Speakers highlighted the cleft separating promises in the constitution and present-day healthcare: “There is a gap between the abundance of texts and the reality of the health system as it is lived by the citizen.”
This year’s White Night for cinema and human rights, organized by the Association of Mediterranean Encounters on Cinema and Human Rights (ARMCDH), gathered members of the public on the esplanade of the National Library of the Kingdom of Morocco for its free outdoor film screening Saturday night. On Sunday, experts and prominent social actors convened for a roundtable discussion.
A variety of health-related topics experienced the spotlight during the weekend, from justiciability of healthcare to awareness and advocacy for individual rights.
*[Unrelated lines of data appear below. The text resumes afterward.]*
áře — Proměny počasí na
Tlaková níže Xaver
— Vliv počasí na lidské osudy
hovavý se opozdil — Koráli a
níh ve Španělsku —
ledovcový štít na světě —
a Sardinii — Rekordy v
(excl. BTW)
Article 25 of the International Declaration of Human Rights (IHRD) and the International Covenant on Economic, Social and Cultural Rights played important roles as foundational texts.
Each White Night emphasizes a critical issue at the heart of public debate. Themes of past years include “The Arab Spring” (2012), “Women’s Rights” (2013), “Justice” (2014), “Migration” (2015), “Children’s Rights” (2016), and “The Right to Education” (2017).
Central to the mission of the White Night for cinema and human rights is the value of public engagement as Morocco moves forward, socially and legislatively, in its relationship with human rights.